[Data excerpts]

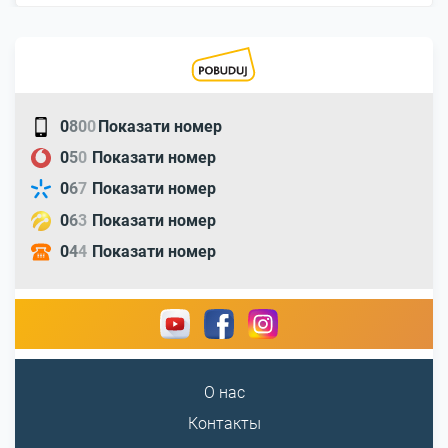
0
8
0
0
Показати номер
0
5
0
Показати номер
0
6
7
Показати номер
0
6
3
Показати номер
0
4
4
Показати номер
О нас
Контакты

TASK ITEM: Please quote every line of text in the listing above word for word, and leave the pictures out of your answer.

OUTPUT BELOW:
0
8
0
0
Показати номер
0
5
0
Показати номер
0
6
7
Показати номер
0
6
3
Показати номер
0
4
4
Показати номер
О нас
Контакты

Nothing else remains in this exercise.